Gogi sighed and nodded, then reached across the desk and took my hand. “I'd like to stay angry at you, but I can't. As a woman who has struggled in her life, I get it.” She had lost two husbands and been through a serious bout with
breast cancer. “You need to tell Virgil this. He thought . . .” She shrugged and shook her head. “That's between you two. You sort it out.”

It dawned on me in that moment that Virgil may have interpreted my extended absence and increasing withdrawal as a reluctance to get involved with him in the face of his complicated ex–marital status. “I appreciate your insight. I don't regret being gone that long. I
can't
regret it, because I finally got the perspective on my marriage that I needed. I've idealized Miguel, completely forgetting that he was a mortal man. But I do regret how I've hurt you all. Even if I needed to figure things out, I could have expressed that. I'm sorry.”

I paused, emotion overtaking me, and stared out the small window that overlooked the lane to the back parking lot. Gogi was silent, but I could feel her watching me, her hand still holding mine.

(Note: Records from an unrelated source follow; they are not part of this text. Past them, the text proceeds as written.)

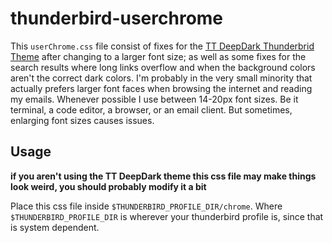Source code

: # thunderbird-userchrome
This `userChrome.css` file consist of fixes for the [TT DeepDark Thunderbrid Theme](https://addons.thunderbird.net/en-US/thunderbird/addon/tt-deepdark/) after changing to a larger font size; as well as some fixes for the search results where long links overflow and when the background colors aren't the correct dark colors. I'm probably in the very small minority that actually prefers larger font faces when browsing the internet and reading my emails. Whenever possible I use between 14-20px font sizes. Be it terminal, a code editor, a browser, or an email client. But sometimes, enlarging font sizes causes issues. 

## Usage
**if you aren't using the TT DeepDark theme this css file may make things look weird, you should probably modify it a bit**

Place this css file inside `$THUNDERBIRD_PROFILE_DIR/chrome`. Where `$THUNDERBIRD_PROFILE_DIR` is wherever your thunderbird profile is, since that is system dependent.
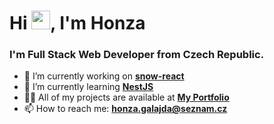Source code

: # Hi <img src="https://raw.githubusercontent.com/MartinHeinz/MartinHeinz/master/wave.gif" width="30px">, I'm Honza
<h3>I'm Full Stack Web Developer from Czech Republic.</h3>

- 🔭 I’m currently working on **[snow-react](https://github.com/honzagalajda/snow-react)**
- 🌱 I’m currently learning **[NestJS](https://nestjs.com/)**
- 👨‍💻 All of my projects are available at **[My Portfolio](http://www.honzagalajda.cekuj.net/)**
- 📫 How to reach me: **honza.galajda@seznam.cz**

<!--
**honzagalajda/honzagalajda** is a ✨ _special_ ✨ repository because its `README.md` (this file) appears on your GitHub profile.

Here are some ideas to get you started:

- 🌱 I’m currently learning ...
- 👯 I’m looking to collaborate on ...
- 🤔 I’m looking for help with ...
- 💬 Ask me about ...
- 📫 How to reach me: ...
- 😄 Pronouns: ...
- ⚡ Fun fact: ...
-->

A hot wind tossed the trees in the distance. “Miguel and I fought once because he went back to Spain to care for his mother for six weeks when she had the flu and Tony was out of the country. But until now I had forgotten the
real
reason we fought: He wouldn't take me with him. He said it would upset Maria. Upset his mother to have her
daughter-in-law
around! I was right to be angry about that; he should have put me first in that case. It would have given Maria and me a chance to make friends. He wasn't perfect, but in eight years of mourning I had forgotten that.”

She smiled and squeezed my hand. “Now tell
Virgil
all that. I'm rooting for you two.”

I didn't tell her
everything
I had learned, of course, how I had figured out that my romantic interlude with Virgil had scared me. Retreating to Spain right then had cemented my fear that if I moved on and left my love for Miguel behind I would risk losing someone all over again. Virgil is in a sometimes dangerous business. He carries a gun, for heaven's sake. If I came to care for him as much as I thought I might, it would be a risk for so many reasons.

I took a deep breath and let go of her hand. “Hey, to change the subject, I heard about problems between Minnie Urquhart and Crystal Rouse. What the heck is going on with all of that?”

She looked more troubled than I thought she would be. “I don't like Minnie; you know that.
Everyone
knows that. But I'm almost on Minnie's side in this. I don't trust Crystal. I've tried to give her the benefit of the doubt, but her simplistic magical positivity message is at the very least a nonanswer for those with real problems in their lives, and at worst a kind of blame-the-victim philosophy.”